Local Providers

Local and self-hosted providers are useful for evaluation, data-control experiments, and private model hosting. Facio treats them as OpenAI-compatible endpoints unless the provider has a dedicated backend.

Supported local routes

Provider	Config key	Typical API base	API key behavior
Custom	`custom`	Your endpoint	Direct OpenAI-compatible endpoint; provide everything explicitly.
vLLM	`vllm`	Your vLLM `/v1` endpoint	`apiBase` is required; API key depends on your deployment.
Ollama	`ollama`	`http://localhost:11434/v1`	Local provider; key often empty or placeholder depending on proxy.
LM Studio	`lm_studio`	`http://localhost:1234/v1`	Local provider; key often empty or placeholder depending on server.
OVMS	`ovms`	`http://localhost:8000/v3`	OpenVINO Model Server; direct local route.

Docker networking note

Inside the Facio container, localhost means the Facio container, not the host machine. If Ollama, LM Studio, or vLLM runs on the host, expose it to the container through Docker networking or a reverse proxy and use that reachable URL as apiBase.

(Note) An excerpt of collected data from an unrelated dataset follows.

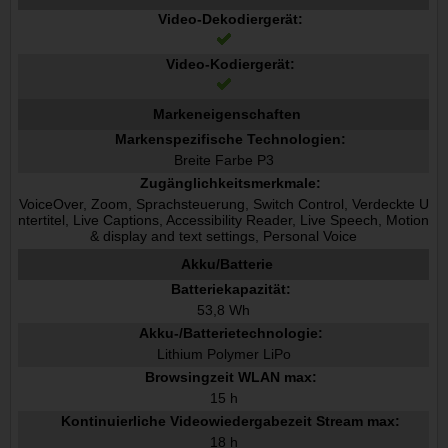
Video-Dekodiergerät:
Video-Kodiergerät:
Markeneigenschaften
Markenspezifische Technologien:
Breite Farbe P3
Zugänglichkeitsmerkmale:
VoiceOver, Zoom, Sprachsteuerung, Switch Control, Verdeckte U
ntertitel, Live Captions, Accessibility Reader, Live Speech, Motion
& display and text settings, Personal Voice
Akku/Batterie
Batteriekapazität:
53,8 Wh
Akku-/Batterietechnologie:
Lithium Polymer LiPo
Browsingzeit WLAN max:
15 h
Kontinuierliche Videowiedergabezeit Stream max:
18 h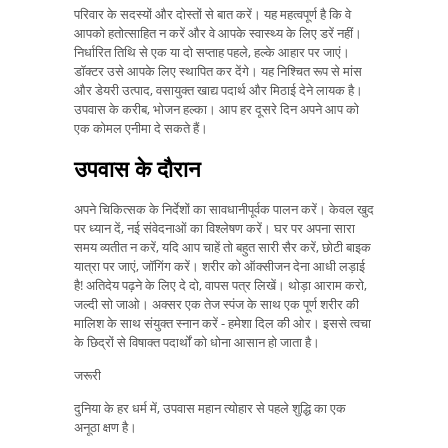
परिवार के सदस्यों और दोस्तों से बात करें। यह महत्वपूर्ण है कि वे
आपको हतोत्साहित न करें और वे आपके स्वास्थ्य के लिए डरें नहीं।
निर्धारित तिथि से एक या दो सप्ताह पहले, हल्के आहार पर जाएं।
डॉक्टर उसे आपके लिए स्थापित कर देंगे। यह निश्चित रूप से मांस
और डेयरी उत्पाद, वसायुक्त खाद्य पदार्थ और मिठाई देने लायक है।
उपवास के करीब, भोजन हल्का। आप हर दूसरे दिन अपने आप को
एक कोमल एनीमा दे सकते हैं।
उपवास के दौरान
अपने चिकित्सक के निर्देशों का सावधानीपूर्वक पालन करें। केवल खुद
पर ध्यान दें, नई संवेदनाओं का विश्लेषण करें। घर पर अपना सारा
समय व्यतीत न करें, यदि आप चाहें तो बहुत सारी सैर करें, छोटी बाइक
यात्रा पर जाएं, जॉगिंग करें। शरीर को ऑक्सीजन देना आधी लड़ाई
है! अतिदेय पढ़ने के लिए दे दो, वापस पत्र लिखें। थोड़ा आराम करो,
जल्दी सो जाओ। अक्सर एक तेज स्पंज के साथ एक पूर्ण शरीर की
मालिश के साथ संयुक्त स्नान करें - हमेशा दिल की ओर। इससे त्वचा
के छिद्रों से विषाक्त पदार्थों को धोना आसान हो जाता है।
जरूरी
दुनिया के हर धर्म में, उपवास महान त्योहार से पहले शुद्धि का एक
अनूठा क्षण है।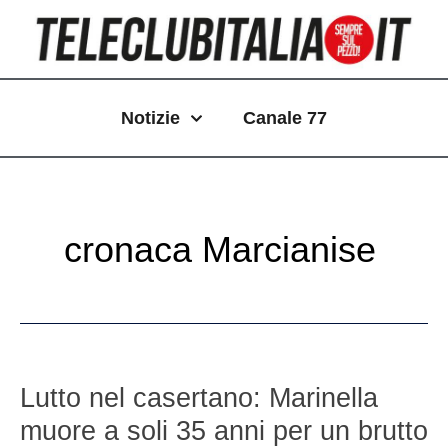
Vai
Paginazione
al
articoli
contenuto
Notizie
Canale 77
cronaca Marcianise
Lutto
nel
Lutto nel casertano: Marinella
casertano:
muore a soli 35 anni per un brutto
Marinella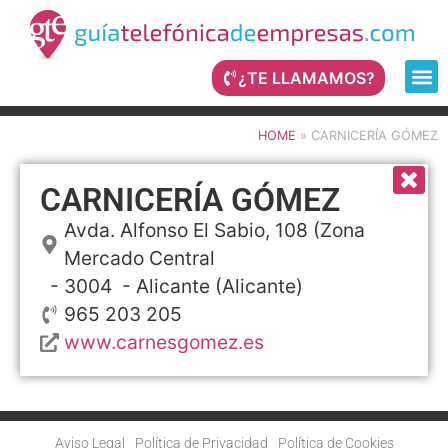
¿TE LLAMAMOS?
HOME
»
CARNICERÍA GÓMEZ
CARNICERÍA GÓMEZ
Avda. Alfonso El Sabio, 108 (Zona
Mercado Central
- 3004 -
Alicante
(Alicante)
965 203 205
www.carnesgomez.es
Aviso Legal
Política de Privacidad
Política de Cookies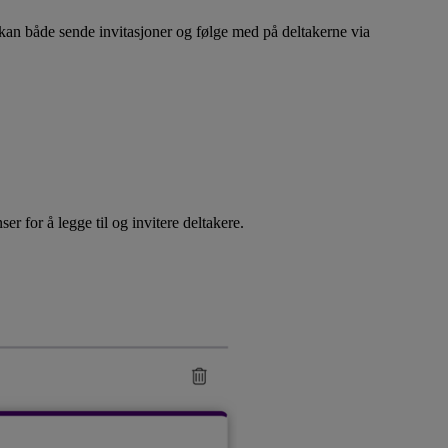
kan både sende invitasjoner og følge med på deltakerne via
r for å legge til og invitere deltakere.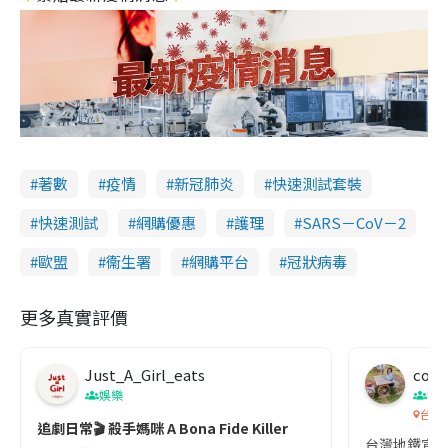
著數
疫情
新冠肺炎
快速測試套裝
快速測試
網購優惠
護理
SARS－CoV－2
歐盟
衞生署
網購平台
冠狀病毒
更多真實評價
Just_A_Girl_eats
co c
娛樂
吹
台灣
追劇日常🎬 殺手媽咪 A Bona Fide Killer
台灣地鐵宣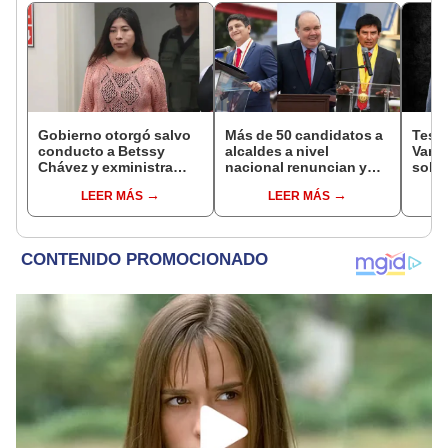
Gobierno otorgó salvo
Más de 50 candidatos a
Testi
conducto a Betssy
alcaldes a nivel
Varil
Chávez y exministra
nacional renuncian y
sobo
viajó a México en la
dan paso a la reelección
Orell
LEER MÁS
LEER MÁS
madrugada
encubierta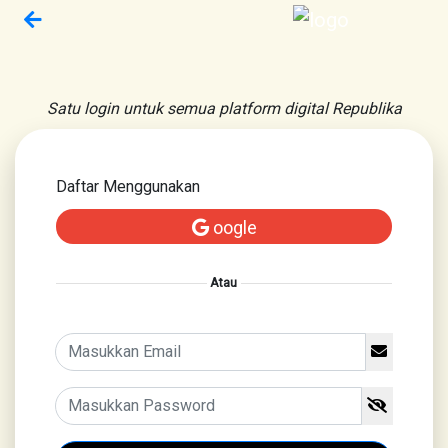
Satu login untuk semua platform digital Republika
Daftar Menggunakan
oogle
Atau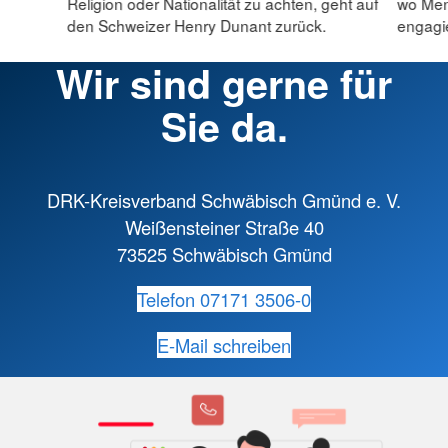
Religion oder Nationalität zu achten, geht auf
wo Men
werden.
den Schweizer Henry Dunant zurück.
engagie
Im Jugendrotkreuz können Kinder, Jugendliche
Wir sind gerne für
und junge Erwachsene Gemeinschaft erleben,
Sie da.
Neues lernen und sich aktiv für andere
Menschen einsetzen. Mit Spaß, Teamgeist und
Engagement wachsen hier die Einsatzkräfte
von morgen. Hast du Lust, Teil dieser
DRK-Kreisverband Schwäbisch Gmünd e. V.
Gemeinschaft zu werden? Dann melde dich
Weißensteiner Straße 40
einfach bei beim DRK/ JRK in deinem Ort.
73525 Schwäbisch Gmünd
Mehr anzeigen
Telefon 07171 3506-0
E-Mail schreiben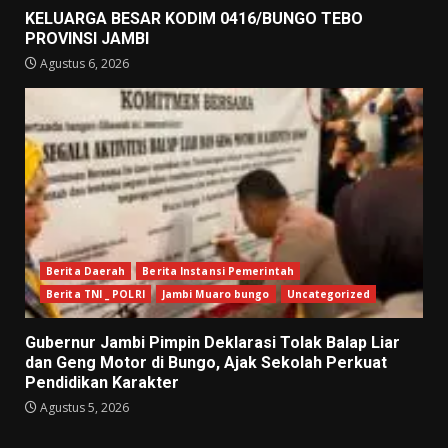
KELUARGA BESAR KODIM 0416/BUNGO TEBO
PROVINSI JAMBI
Agustus 6, 2026
Berita Daerah
Berita Instansi Pemerintah
Berita TNI _ POLRI
Jambi Muaro bungo
Uncategorized
Gubernur Jambi Pimpin Deklarasi Tolak Balap Liar
dan Geng Motor di Bungo, Ajak Sekolah Perkuat
Pendidikan Karakter
Agustus 5, 2026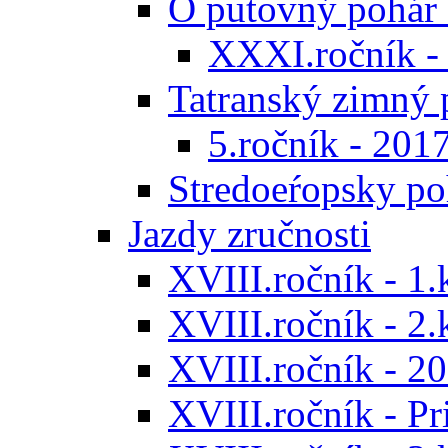
O putovný pohár 
XXXI.ročník -
Tatranský zimný 
5.ročník - 201
Stredoeŕopsky po
Jazdy zručnosti
XVIII.ročník - 1.
XVIII.ročník - 2.
XVIII.ročník - 20
XVIII.ročník - P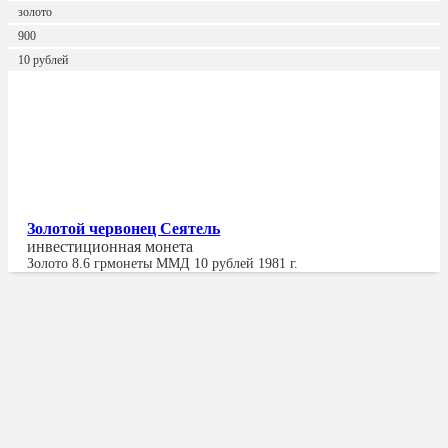
золото
900
10 рублей
Золотой червонец Сеятель
инвестиционная монета
Золото
8.6 гр
монеты ММД 10 рублей 1981 г.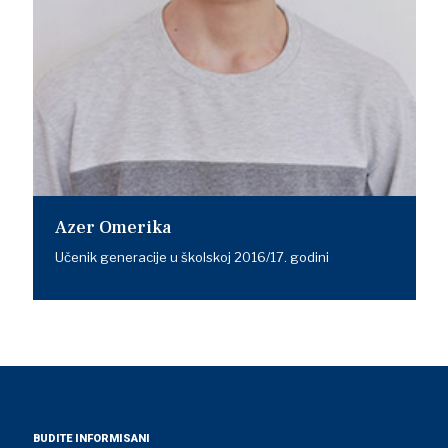
Azer Omerika
Učenik generacije u školskoj 2016/17. godini
BUDITE INFORMISANI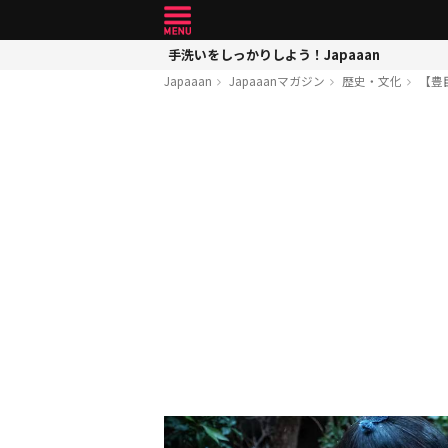
手洗いをしっかりしよう！Japaaan
Japaaan
Japaaanマガジン
歴史・文化
【豊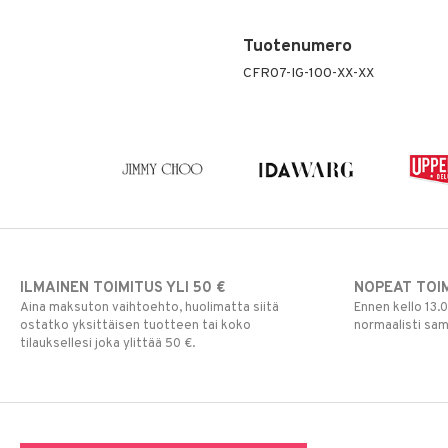
Tuotenumero
CFR07-IG-100-XX-XX
ILMAINEN TOIMITUS YLI 50 €
NOPEAT TOI
Aina maksuton vaihtoehto, huolimatta siitä
Ennen kello 13.
ostatko yksittäisen tuotteen tai koko
normaalisti sa
tilauksellesi joka ylittää 50 €.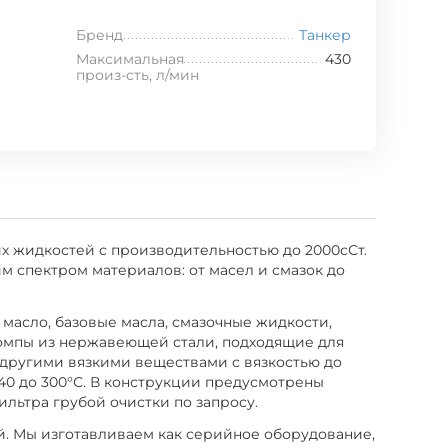
Бренд
Танкер
Максимальная
430
произ-сть, л/мин
х жидкостей с производительностью до 2000сСт.
 спектром материалов: от масел и смазок до
масло, базовые масла, смазочные жидкости,
опомпы из нержавеющей стали, подходящие для
с другими вязкими веществами с вязкостью до
-40 до 300°С. В конструкции предусмотрены
льтра грубой очистки по запросу.
й. Мы изготавливаем как серийное оборудование,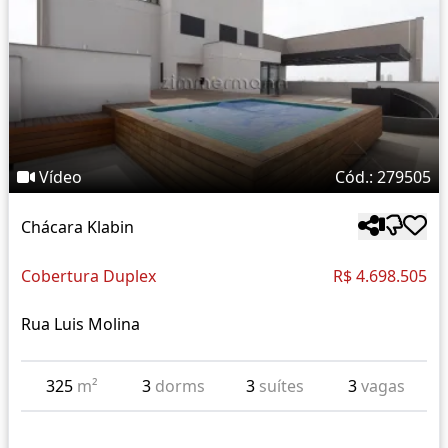
Vídeo
Cód.: 279505
Chácara Klabin
Cobertura Duplex
R$ 4.698.505
Rua Luis Molina
325
m²
3
dorms
3
suítes
3
vagas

For example, on Docker Desktop you may use a host gateway address such as http://host.docker.internal:11434/v1 if your host service allows it.

Configuration example

{
  "providers": {
    "ollama": {
      "apiBase": "http://host.docker.internal:11434/v1"
    }
  },
  "agents": {
    "defaults": {
      "model": "llama3.2",
      "provider": "ollama"
    }
  }
}

When auto-routing helps

If a local provider has an apiBase, Facio can route plain local model names to it even when the model name does not contain a provider prefix. For Gemma-family names, configured local providers are preferred over Gemini so open-weight local runs do not accidentally route to a hosted API.

Checklist

Confirm the endpoint is reachable from inside the Facio container.
Use the correct OpenAI-compatible path, usually ending in /v1.
Set provider explicitly while testing local routing.
Run /check after setting the provider.
Watch logs for provider errors; local servers often fail because of Docker networking, model names, or context length.